Une éventualité que la plupart des spécialistes considèrent aujourd'hui comme très improbable, en raison notamment du faible montant des encours nets des CDS sur la dette grecque. "Pour ceux qui ne participeront pas à l'échange, les titres seront remboursés à l'échéance. Mais en deça d'un certain seuil de participation, la Grèce peut se réserver le droit de prendre des mesures plus incitatives, le but étant de ne pas en arriver là et de rester dans le cadre du volontariat", indique Patrick Jacq. Pour sa part, René Defossez de Natixis est plus catégorique : "La Grèce pourrait obliger les créanciers en faisant jouer la CAC [clause d'action collective], d'ailleurs elle a prévenu qu'elle le ferait si besoin". Le parlement grec doit en effet examiner jeudi 23 février le texte de loi sur toute l'opération d'échange d'obligations qui comprend une clause d'action collective. Le gouvernement pourrait la déclencher si moins de 66% des créanciers privés participaient à l'échange.

L'échange d'obligations prévu le 12 mars

La réponse sur le taux de partipation à l'échange d'obligation sera de toute façon bientôt connue puisque l'opération d'échange entre l'État grec et ses établissement créanciers doit avoir lieu le 12 mars.

Et après, les banques conserveront-elles les nouvelles obligations ?

« Les détenteurs d'obligations grecques seront incité à les conserver car il y aura une indexation d'une partie des titres sur la croissance économique de la Grèce ce qui permettra d'avoir un rendement supplémentaire", estime Patrick Jacq de BNP Paribas. Des titres dont le rendement sera indexé sur la croissance de la Grèce seront en effet proposés aux créanciers privés. L'idée est d'offrir une rémunération supplémentaire si l'économie grecque se redresse plus rapidement que prévu.
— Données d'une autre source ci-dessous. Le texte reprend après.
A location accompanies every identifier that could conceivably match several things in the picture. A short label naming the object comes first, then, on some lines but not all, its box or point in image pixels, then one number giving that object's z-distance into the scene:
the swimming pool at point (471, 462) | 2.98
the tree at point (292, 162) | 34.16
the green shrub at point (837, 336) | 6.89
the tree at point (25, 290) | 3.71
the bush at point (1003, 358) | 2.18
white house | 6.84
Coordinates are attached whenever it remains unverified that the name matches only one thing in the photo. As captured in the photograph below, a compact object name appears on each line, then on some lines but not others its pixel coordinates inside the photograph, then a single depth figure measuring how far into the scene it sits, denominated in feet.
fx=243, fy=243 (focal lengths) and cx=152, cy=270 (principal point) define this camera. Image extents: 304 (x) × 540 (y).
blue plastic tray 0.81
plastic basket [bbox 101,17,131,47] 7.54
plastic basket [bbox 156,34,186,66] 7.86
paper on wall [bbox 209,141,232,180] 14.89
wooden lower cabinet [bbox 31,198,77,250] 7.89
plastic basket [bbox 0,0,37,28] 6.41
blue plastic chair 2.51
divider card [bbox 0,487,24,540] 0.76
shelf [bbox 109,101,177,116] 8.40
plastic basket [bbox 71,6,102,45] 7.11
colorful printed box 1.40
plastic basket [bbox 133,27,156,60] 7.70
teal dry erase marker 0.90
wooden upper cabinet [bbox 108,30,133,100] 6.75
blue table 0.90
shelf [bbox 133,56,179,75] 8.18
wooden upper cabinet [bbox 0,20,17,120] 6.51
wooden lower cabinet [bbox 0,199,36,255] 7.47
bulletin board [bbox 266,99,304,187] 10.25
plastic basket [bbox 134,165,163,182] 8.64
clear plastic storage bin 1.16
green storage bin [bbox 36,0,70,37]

Certains économistes considèrent cependant que les prévisions de croissance de 3% pour la Grèce à compter de 2015 sont exagérement optimistes.

Les banques et créanciers ont un autre motif de conserver les nouveaux titres de dette grecque selon Patrick Jacq : " si la Grèce ne fait pas défaut, il y aura une appréciation des papiers [titres obligataires, ndlr]". Le stratégiste obligataire ajoute néanmoins que "chacun restera libre de conserver ses obligations ou pas".

Que se passera-t-il si la Grèce ne respecte pas ses engagements ?

Si la Grèce ne respectait pas ses engagements de réduction du déficit public, si elle ne versait pas les coupons prévus pour les nouvelles obligations...les créanciers devraient à nouveau restructurer leur dette. L'accord PSI a au moins le mérite de faire gagner du temps ou plutôt de repousser les problèmes à plus tard.

"Le marché est loin d'être rassuré", observe cependant Rene Defossez de Natixis. "Un des risques les plus importants reste le risque de contagion", ajoute-t-il en soulignant que mardi 21 février, jour de l'accord, le seul spread (écart de taux) qui s'agrandissait était le rendement des obligation portugaises contre les obligations allemandes (Bund) avec un écart de plus de dix points de base. Marquant ainsi le déplacement des craintes de la Grèce vers le Portugal.